__Passage choisi__:
◇ ◇ ◇ ◇ ◇ ◇ ◇
“Je sors Madagascar de la nuit !”

France Dimanche
“Je sors Madagascar de la nuit !”

Éclairer tous les villages de la Grande île de Madagascar, tel est le défi fou que s’est lancé cette jeune femme d’origine malgache. Grâce à elle, petit à petit, les cases s’illuminent et la misère recule.

Josielle, Paris

« Tout commence par mon licenciement en 1995. Je me jure alors de réaliser un rêve : participer à la renaissance de Madagascar, mon pays d’origine. En mai 1996, je crée Jacaranda, une agence de voyages spécialisée sur cette destination. La première année, j’ai eu 100 clients. Le début d’une longue histoire. Rapidement, ma sœur Sylviane et mon frère Joël viennent m’épauler. Elle s’occupe de tout ce qui est financier, lui de l’organisation sur place. En 2001, nous créons un hôtel, d’abord en toile, puis en dur. Le seul sur l’île à être géré et tenu par des Malgaches d’ethnies différentes... et qui s’entendent !

Mais il nous fallait aller plus loin. En 2005, tandis que je sillonne ma grande île depuis dix ans, je réalise que la plupart de ses habitants s’éclairent encore à la bougie ! Je décide alors de créer une nouvelle structure, associative cette fois : Les jardins de lumière. Un projet solidaire et responsable qui a pour but de développer l’éclairage dans les coins les plus reculés de l’île grâce à l’installation de panneaux solaires. Notre objectif : une lampe par case, un lampadaire par village. Il faut savoir que Mada, comme on la surnomme, c’est 22 millions d’habitants dont près de 3 millions à Tananarive, la capitale. Or, en 2005, la couverture en électricité (privé et public confondus) était estimée à 400 000 abonnés seulement !

Victoire

Au-delà du manque de confort, l’éclairage précaire des Malgaches n’est pas sans risques. L’utilisation des bougies et des lampes à pétrole génère en effet des problèmes oculaires et pulmonaires. Et comme il fait nuit tôt là-bas, tout s’arrête à 17 h dans les champs, les ateliers, les villages... et dans les cases. Lorsqu’une femme accouche la nuit, il faut espérer que cela se passe bien !

En 2011, après six ans d’études de dossier, d’attente d’accord des municipalités, des chefs locaux et de recherche de financement, la lumière jaillit dans 81 villages. Nous équipons près de 3 500 cases et illuminons 4 570 habitants. Deux ans après, en mai 2013, 61 autres villages bénéficient de l’éclairage : une immense victoire !

Comment ça marche ? Chaque case reçoit une lampe et un panneau photovoltaïque. Ce n’est pas gratuit, comme me l’ont conseillé les sages des villages : une lampe par case, c’est 0,30 euro par mois pendant un an (cela couvre largement les dépenses de pétrole et bougies), et les lampes ne doivent pas être revendues durant cette période (les Malgaches manquant de tout, cela pouvait être tentant). L’argent récolté sert à racheter des lampes à ceux qui ne sont pas encore équipés.
◇ ◇ ◇ ◇ ◇ ◇ ◇
__Données enregistrées__:

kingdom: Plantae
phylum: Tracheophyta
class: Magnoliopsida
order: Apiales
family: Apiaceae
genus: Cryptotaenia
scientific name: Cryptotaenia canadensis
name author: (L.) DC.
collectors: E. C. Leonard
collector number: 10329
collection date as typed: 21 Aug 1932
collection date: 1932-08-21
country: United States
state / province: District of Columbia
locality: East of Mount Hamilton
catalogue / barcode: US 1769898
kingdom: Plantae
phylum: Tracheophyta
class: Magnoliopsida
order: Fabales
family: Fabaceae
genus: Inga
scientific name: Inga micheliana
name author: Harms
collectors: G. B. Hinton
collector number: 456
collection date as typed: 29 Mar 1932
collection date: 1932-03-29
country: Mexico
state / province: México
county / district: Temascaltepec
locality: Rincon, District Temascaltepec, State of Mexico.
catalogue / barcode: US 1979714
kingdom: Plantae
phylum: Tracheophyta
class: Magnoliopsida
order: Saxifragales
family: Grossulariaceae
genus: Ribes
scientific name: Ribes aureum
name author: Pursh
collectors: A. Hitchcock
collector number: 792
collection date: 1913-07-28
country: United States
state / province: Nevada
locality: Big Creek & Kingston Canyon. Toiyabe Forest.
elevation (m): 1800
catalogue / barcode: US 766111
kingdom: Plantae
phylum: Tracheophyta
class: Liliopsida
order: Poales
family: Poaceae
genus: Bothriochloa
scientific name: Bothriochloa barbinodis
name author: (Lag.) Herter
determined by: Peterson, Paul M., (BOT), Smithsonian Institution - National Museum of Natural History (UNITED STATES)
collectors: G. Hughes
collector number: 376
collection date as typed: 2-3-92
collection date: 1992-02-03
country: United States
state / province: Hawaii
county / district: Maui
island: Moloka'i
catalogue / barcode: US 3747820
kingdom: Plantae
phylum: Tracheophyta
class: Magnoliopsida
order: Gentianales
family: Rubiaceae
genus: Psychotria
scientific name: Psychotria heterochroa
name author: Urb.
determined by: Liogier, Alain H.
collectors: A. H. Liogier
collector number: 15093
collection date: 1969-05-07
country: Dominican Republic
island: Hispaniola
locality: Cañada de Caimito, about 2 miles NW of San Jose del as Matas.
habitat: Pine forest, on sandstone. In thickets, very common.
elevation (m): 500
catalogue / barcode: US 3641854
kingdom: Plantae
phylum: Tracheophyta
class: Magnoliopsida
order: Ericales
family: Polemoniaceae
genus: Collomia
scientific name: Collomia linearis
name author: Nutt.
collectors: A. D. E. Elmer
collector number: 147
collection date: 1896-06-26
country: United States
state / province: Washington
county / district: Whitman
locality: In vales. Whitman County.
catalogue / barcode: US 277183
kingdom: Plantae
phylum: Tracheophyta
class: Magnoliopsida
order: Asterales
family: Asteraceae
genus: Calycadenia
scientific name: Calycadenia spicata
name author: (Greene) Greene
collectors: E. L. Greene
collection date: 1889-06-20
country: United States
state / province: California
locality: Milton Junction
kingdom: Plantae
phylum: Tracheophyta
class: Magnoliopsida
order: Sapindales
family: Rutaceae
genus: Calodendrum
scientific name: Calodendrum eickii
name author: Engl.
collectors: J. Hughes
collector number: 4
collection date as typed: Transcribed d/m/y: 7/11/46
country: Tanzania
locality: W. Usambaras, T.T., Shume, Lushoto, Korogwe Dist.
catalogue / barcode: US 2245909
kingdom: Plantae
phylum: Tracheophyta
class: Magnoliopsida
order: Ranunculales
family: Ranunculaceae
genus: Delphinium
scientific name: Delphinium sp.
◇ ◇ ◇ ◇ ◇ ◇ ◇
__À faire__:
Mettez à jour l'article sur l'éclairage à Madagascar en recopiant le passage qui commence à « En 2011, après » et se termine à « une immense victoire ! », avec « une immense victoire » remplacé par « un grand succès ». Servez-vous uniquement de l'article sur l'éclairage à Madagascar.

__Réponse__:
En 2011, après six ans d’études de dossier, d’attente d’accord des municipalités, des chefs locaux et de recherche de financement, la lumière jaillit dans 81 villages. Nous équipons près de 3 500 cases et illuminons 4 570 habitants. Deux ans après, en mai 2013, 61 autres villages bénéficient de l’éclairage : un grand succès !